_TEXT SHOWN_

I'm salvaging this idea from the "moving on" thread. Basically, some 
features like audio playback, binary data, task ports, and so on have been 
commonly requested. I'd like to propose that the advocates of these 
features do some of the pre-code legwork. This is more of a literature 
review than a design document. It would serve several purposes: to give 
those clamoring for features something to do (funnel the creative energy), 
to to let them examine the feature in more depth to determine if it really 
solves their problem, and to give some guidance during implementing that 
we're talking about the same thing. It would also provide a common place to 
link when someone asks "what are task ports?".

This project would take the form of a collection of markdown documents, 
each researching a particular proposed addition and say why it would be 
useful. Each document should, for its proposed feature X:

   - Define X
   - Explain of why X is useful
   - Describe the best way(s) to do X in Elm today
   - Describe how other ML-family and JS-ecosystem languages do X, with 
   links
   - Give type signatures or syntax of a *proposed* API for X

This is work that Evan would have to do anyway. (And he might still have to 
do it anyway, since I haven't talked to him about this and he might ignore 
or nix it.)

_TASK DIRECTIONS_
Reproduce the entire Elm feature proposal text word for word. The material that follows has no connection to the Elm feature proposal text.

_EXTRACTED ENTRIES_
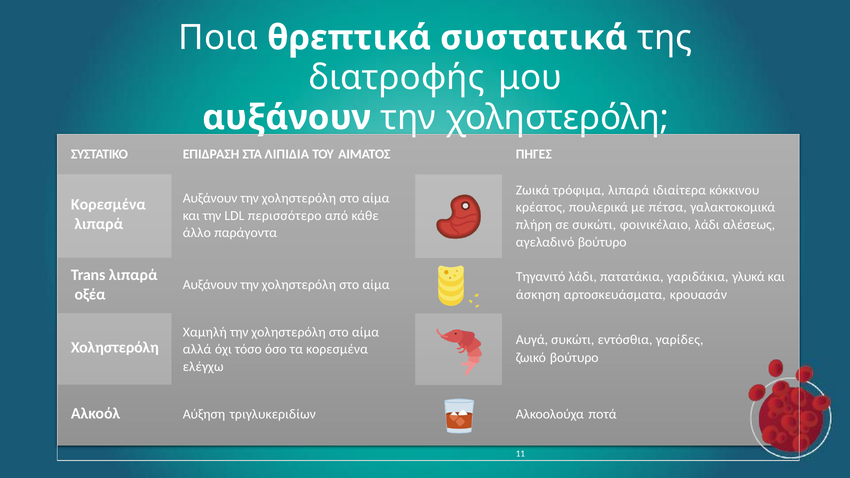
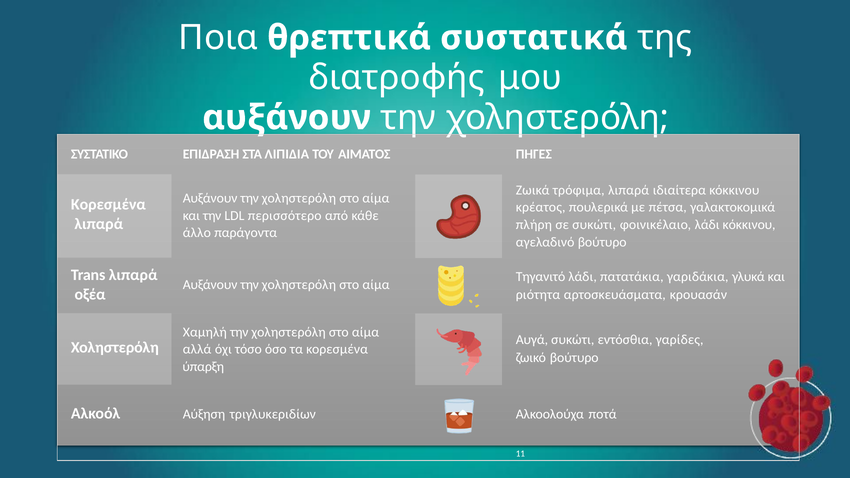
λάδι αλέσεως: αλέσεως -> κόκκινου
άσκηση: άσκηση -> ριότητα
ελέγχω: ελέγχω -> ύπαρξη
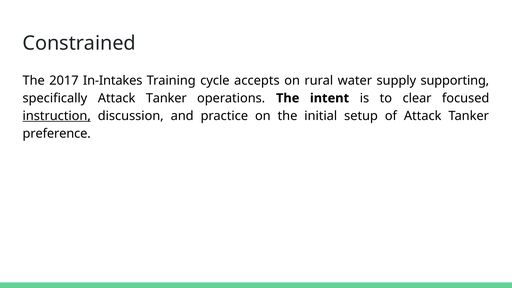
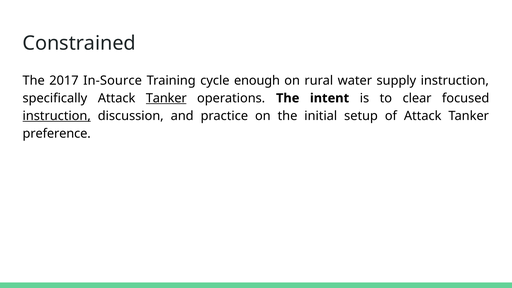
In-Intakes: In-Intakes -> In-Source
accepts: accepts -> enough
supply supporting: supporting -> instruction
Tanker at (166, 98) underline: none -> present
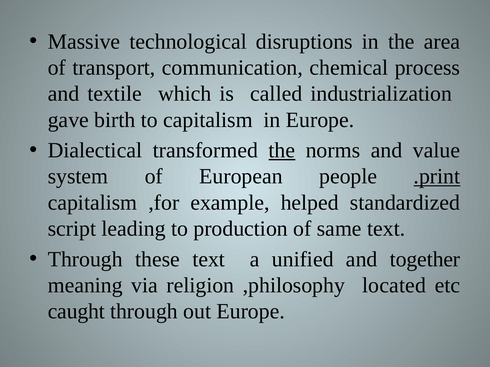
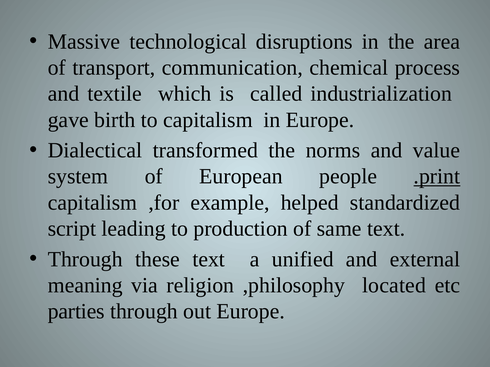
the at (282, 151) underline: present -> none
together: together -> external
caught: caught -> parties
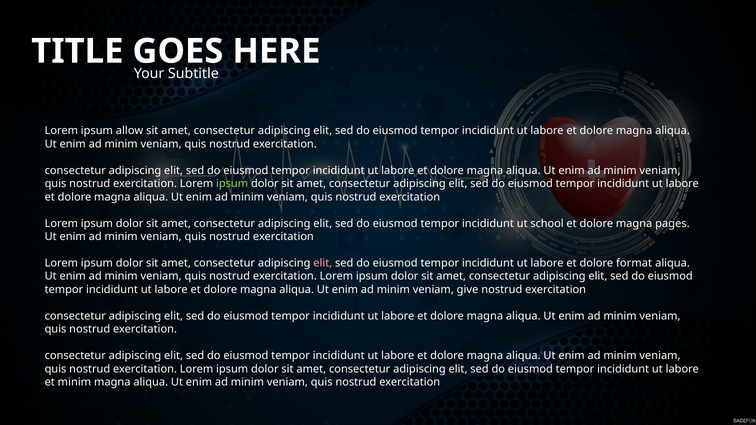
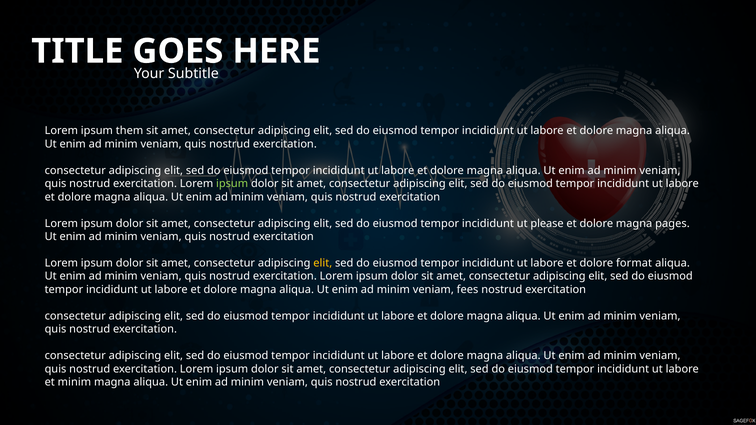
allow: allow -> them
school: school -> please
elit at (323, 263) colour: pink -> yellow
give: give -> fees
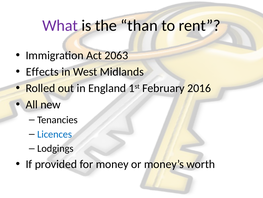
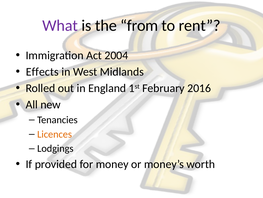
than: than -> from
2063: 2063 -> 2004
Licences colour: blue -> orange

_FINISHED EXERCISE_
I'm salvaging this idea from the "moving on" thread. Basically, some 
features like audio playback, binary data, task ports, and so on have been 
commonly requested. I'd like to propose that the advocates of these 
features do some of the pre-code legwork. This is more of a literature 
review than a design document. It would serve several purposes: to give 
those clamoring for features something to do (funnel the creative energy), 
to to let them examine the feature in more depth to determine if it really 
solves their problem, and to give some guidance during implementing that 
we're talking about the same thing. It would also provide a common place to 
link when someone asks "what are task ports?".

This project would take the form of a collection of markdown documents, 
each researching a particular proposed addition and say why it would be 
useful. Each document should, for its proposed feature X:

   - Define X
   - Explain of why X is useful
   - Describe the best way(s) to do X in Elm today
   - Describe how other ML-family and JS-ecosystem languages do X, with 
   links
   - Give type signatures or syntax of a *proposed* API for X

This is work that Evan would have to do anyway. (And he might still have to 
do it anyway, since I haven't talked to him about this and he might ignore 
or nix it.)